§ 本文抜粋:
● ● ● ●

ストロイノフ: それは完全にロシア政府のプロパガンダですね。これまでも彼らはチェチェン人とアルカイダを結びつけようとしてきましたが、そんなものは最初からないのです。もともとチェチェン独立運動は宗教的なものではなく、民主的なナショナリストたちのものでした。ソ連が崩壊したとき、他のどの連邦構成共和国もそうであったように、チェチェン人は独立を望んだのです。

 1996年の第一次戦争での勝利の後、チェチェンイスラム国家として独立してから、イスラム主義者たちはチェチェンを目指しました。そしてロシア政府はそれを支援しました。イスラム主義者の諸団体内部に紛れ込ませたエージェントを通して。そうすることでチェチェンの信頼を落とすことができましたし、チェチェン内に浸透することもできたからです。

 その結果、ロシアはチェチェンの指導部を民主派とイスラム派に分裂させることができました。ただ、公然の秘密ですが、チェチェンの「イスラム派」リーダーたちは、実はそのイデオロギーを信じてなどいません。単に中東の金持ちのスポンサーを金づるにするか、ロシア連邦保安局(FSB)に操縦されているだけです。

● ● ● ●

§ 資料の抜粋:
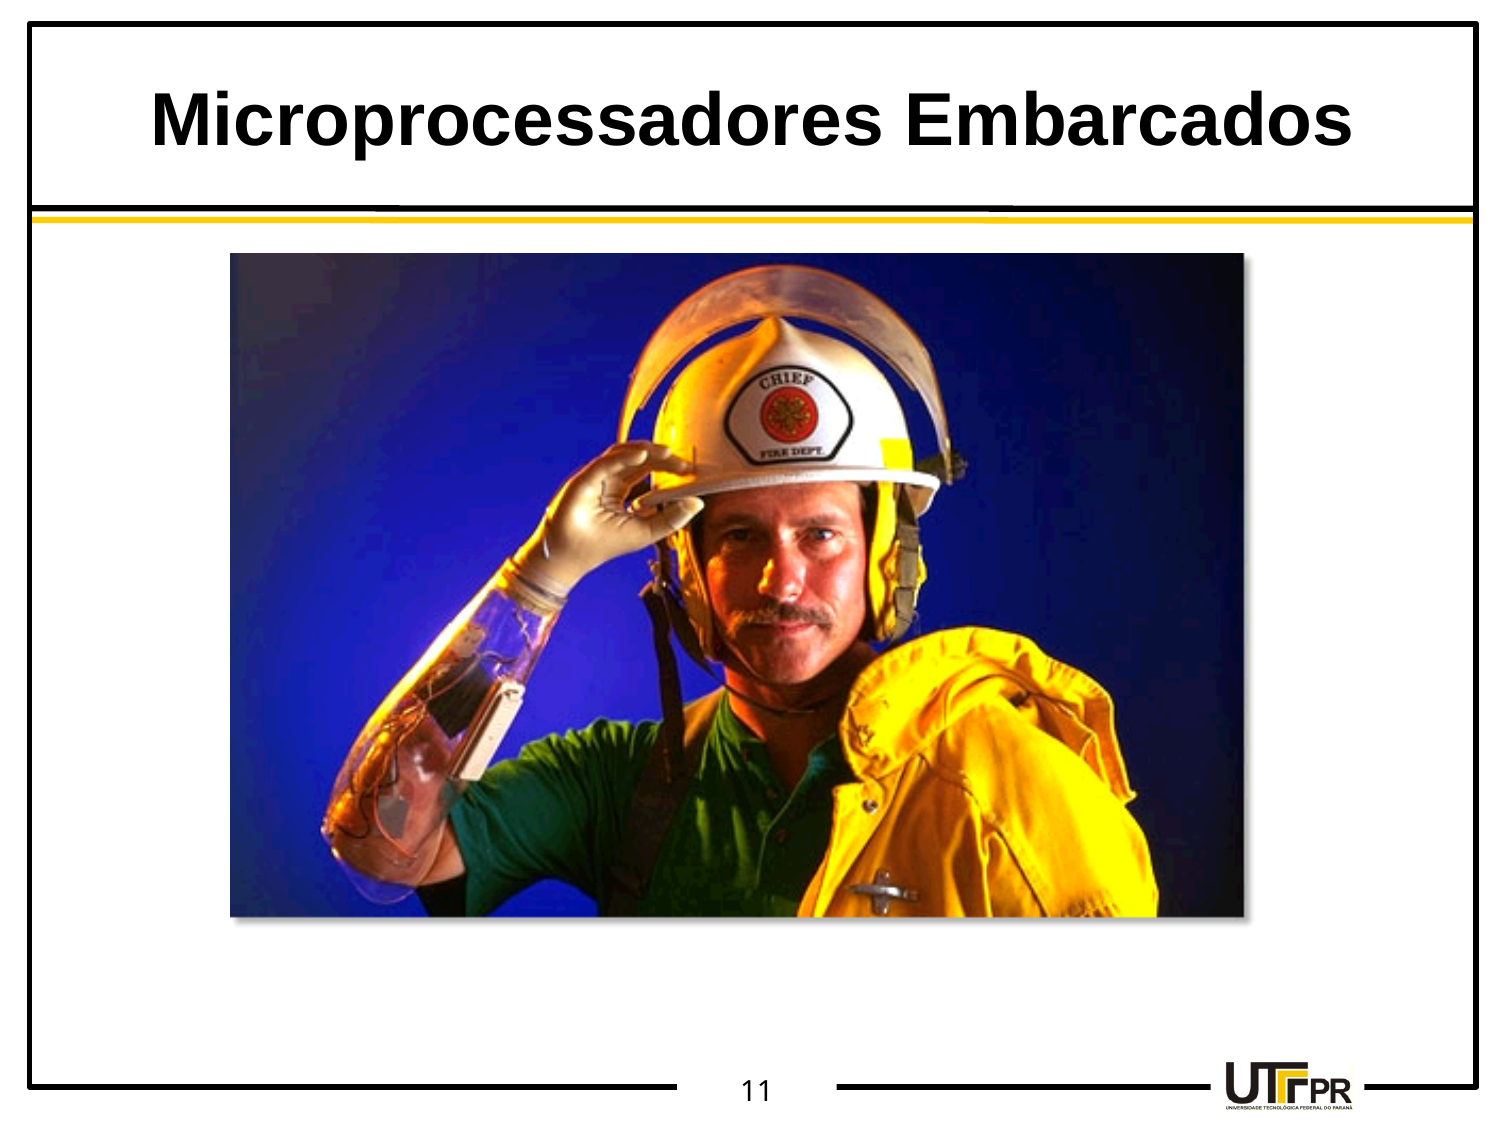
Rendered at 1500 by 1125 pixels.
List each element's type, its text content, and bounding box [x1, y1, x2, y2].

picture [230, 253, 1270, 937]
title Microprocessadores Embarcados [29, 47, 1477, 196]
picture [1225, 1062, 1353, 1110]
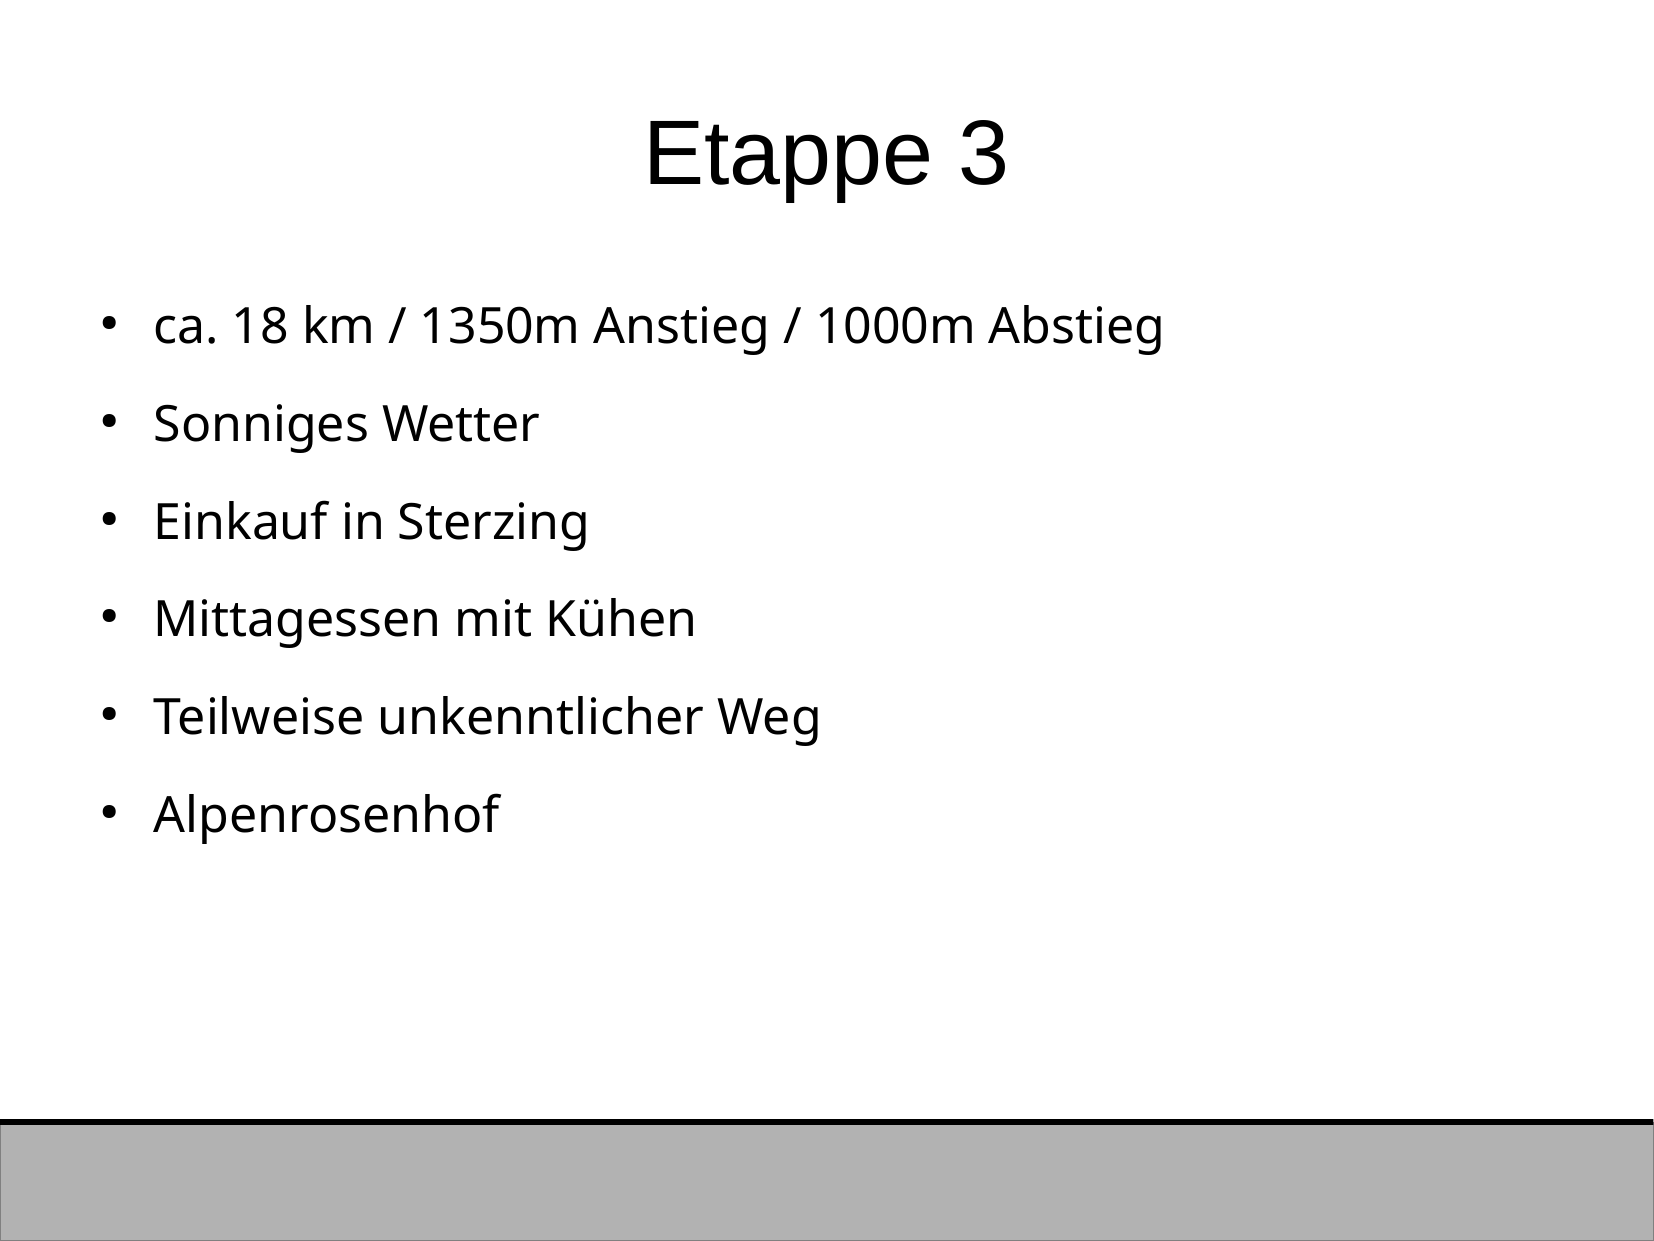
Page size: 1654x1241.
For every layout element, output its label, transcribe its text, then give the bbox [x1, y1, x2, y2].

list ca. 18 km / 1350m Anstieg / 1000m Abstieg Sonniges Wetter Einkauf in Sterzing Mittagessen mit Kühen Teilweise unkenntlicher Weg Alpenrosenhof [82, 290, 1571, 1109]
title Etappe 3 [82, 49, 1571, 257]
text_box [0, 1125, 1654, 1241]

● ● ● ●

§ 課題:
本文抜粋について、次の問いに答えてください。
1. チェチェン独立運動は、もともと誰のものだったか?
2. ロシア政府は、何を通してイスラム主義者たちを支援したか?
3. ロシアはチェチェンの指導部を、何派と何派に分裂させたか?

§ 解答:
1. 民主的なナショナリストたち
2. イスラム主義者の諸団体内部に紛れ込ませたエージェント
3. 民主派とイスラム派